Exercise: Word for word, write the records out again, but omit each picture.
**** Data for this task
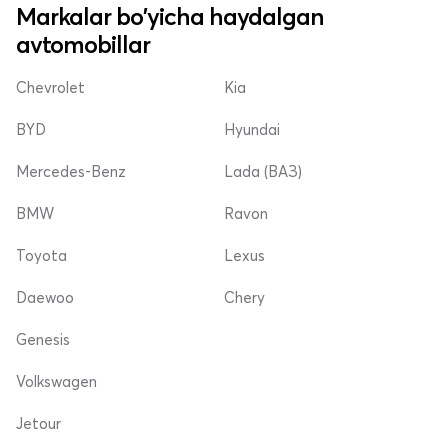
Markalar bo'yicha haydalgan
avtomobillar
Chevrolet
Kia
BYD
Hyundai
Mercedes-Benz
Lada (ВАЗ)
BMW
Ravon
Toyota
Lexus
Daewoo
Chery
Genesis
Volkswagen
Jetour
********
Answer to this exercise:
Markalar bo'yicha haydalgan
avtomobillar
Chevrolet
Kia
BYD
Hyundai
Mercedes-Benz
Lada (ВАЗ)
BMW
Ravon
Toyota
Lexus
Daewoo
Chery
Genesis
Volkswagen
Jetour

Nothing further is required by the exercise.